I blog. I paint. I read. I write. I work. I teach online now. I volunteer, and I work, via telecommute. I work harder now than I did when I worked. Chiari, you taught me that I’m not done, just because you made me sick. You taught me that a person is only done when they say they are done.

I may have days where I never get out of bed, and that’s fine. It just means that my to-do list is flexible. And, that’s okay. You didn’t win and you won’t. I may not put on my wardrobe of pretty clothes and makeup much anymore, but I still have a life; it’s just different now.

I sometimes feel a little foolish, because my husband will come home and I greet him at the door, like a child, brandishing a painting I’ve finished that day, excited to see how proud he is of my new project. “Look! Look! Do you like my project!” But, I made that. I’m creating. I’m doing. The ass print groove I’m wearing in the couch speaks for me, but it’s not just from sitting, it’s from doing things with my time, it’s just that it’s from my cozy little corner of the universe that happens to be situated on a very comfy couch.

So, am I grateful for Chiari? No. If I could give it back, I would in a heartbeat. I’d throw this stupid thing back to the hell it came from. I’d trade it for every “positive” experience, every happy memory, every wonderful thing I’ve learned about my friends, all of it. And anyone who tells you they are grateful for the stupid journey (gag!) that this has sent them on, for the lessons this has taught them, for any of that bullshit, they are lying to themselves, or they are hoping to get some kind of self-help book contract. No one wants to get sick; and even once they are well, no one is grateful for it. I’m not grateful for continuous pain meds and for the lingering, lifelong effects of being better, no one would be.

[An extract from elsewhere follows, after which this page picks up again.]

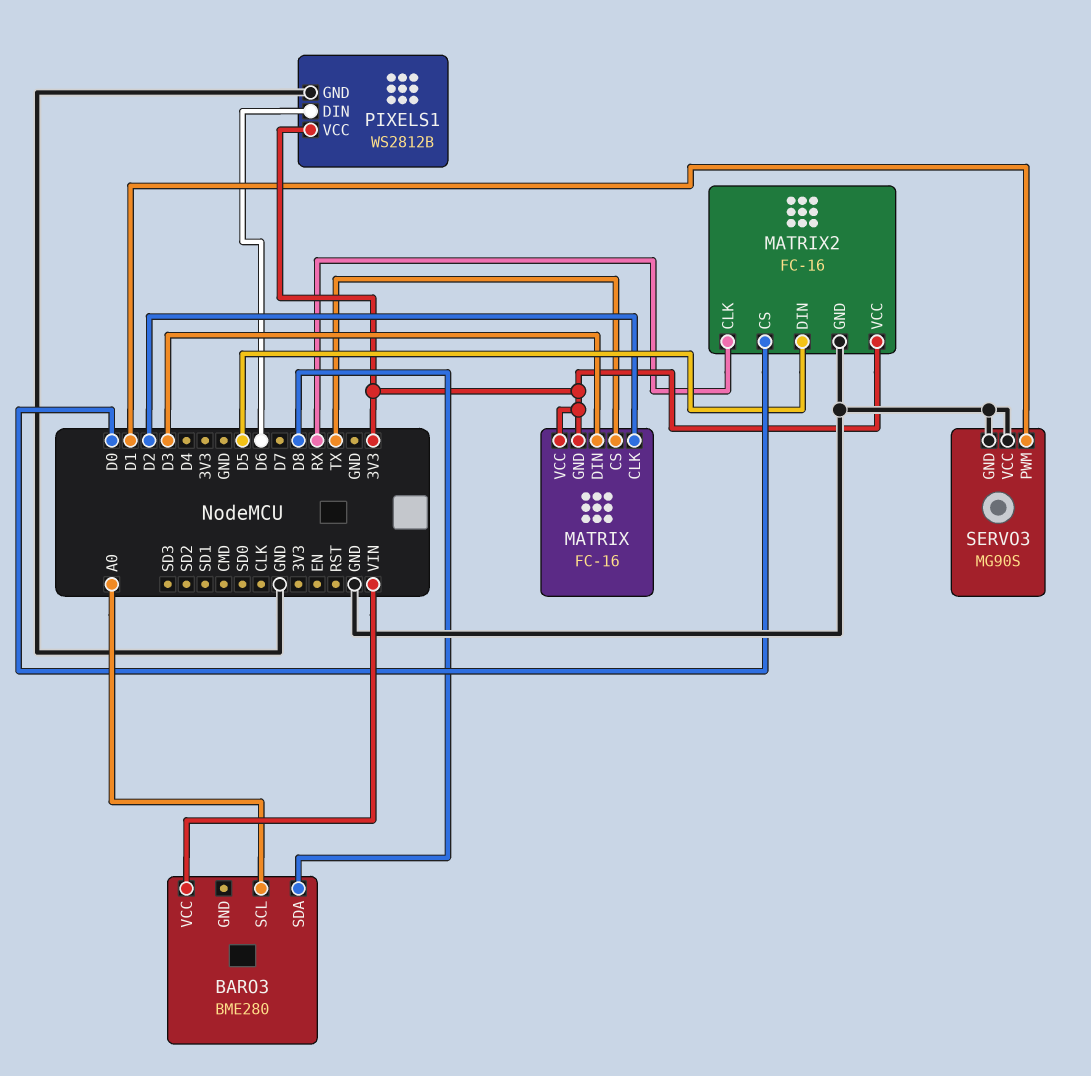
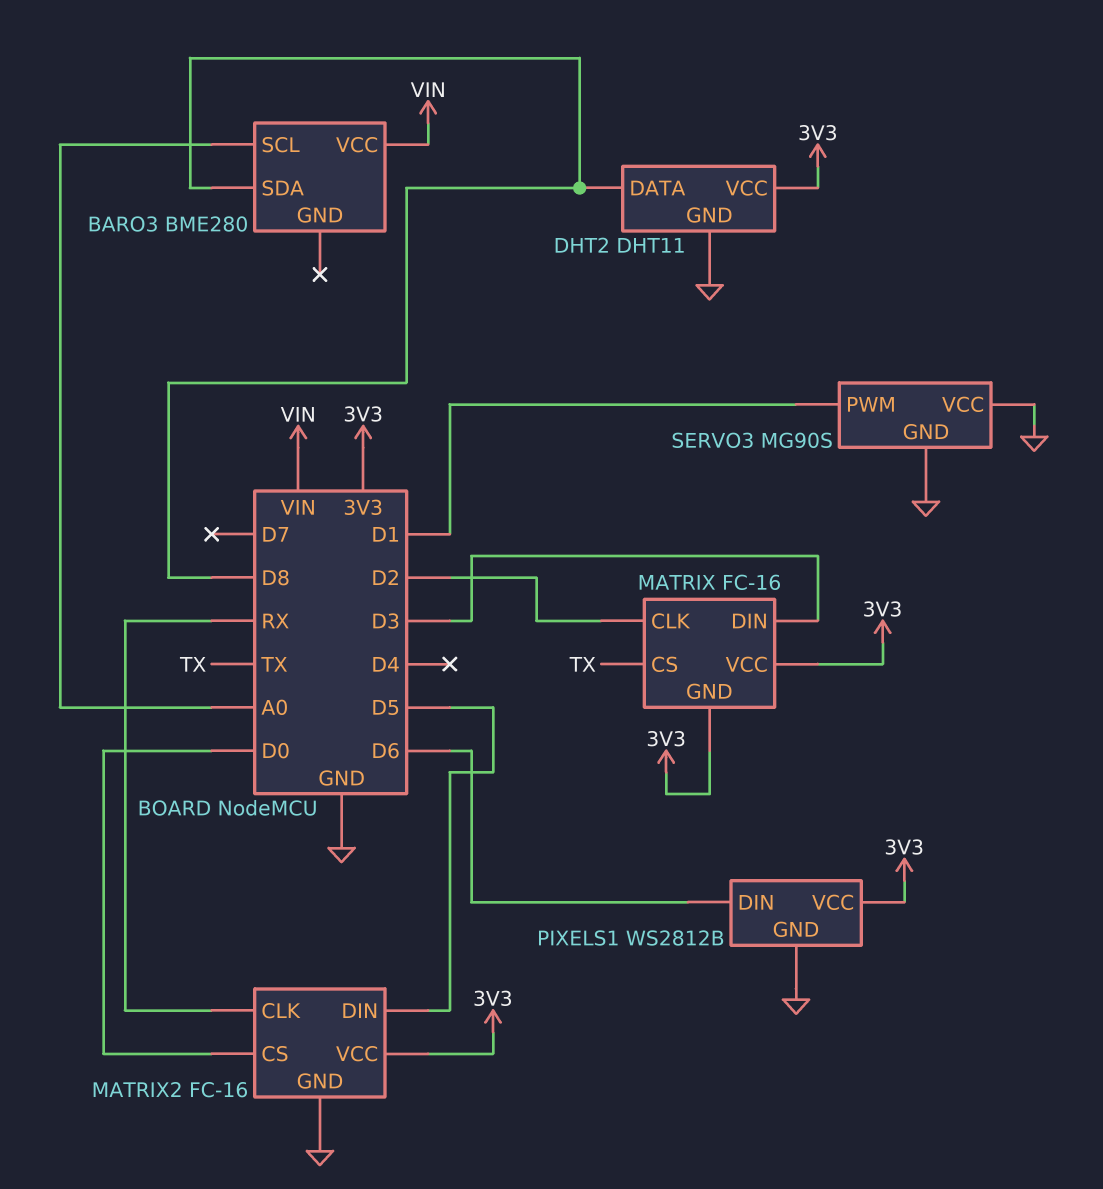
DHT2: none -> DHT11
DHT2 pin DATA: none -> D8
DHT2 pin GND: none -> GND
DHT2 pin VCC: none -> 3V3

But, it’s the hand I’ve been given, and I’m making the best of it. Because I’ve seen the alternative, which is to wallow. Hundreds of comments a day on comment boards, complaints all day, convincing yourself that blinking too much is related to your condition, or that every doctor you see is out to get you. Instead, I chose to find a way to live that doesn’t revolve around having Chiari. I chose to find a way to live that revolves around things I love and enjoy, making room to accommodate being sick, so I can rest and be well. That doesn’t mean I don’t have days where I don’t shake my fist at the sky or gnash my teeth, but I’m figuring it out.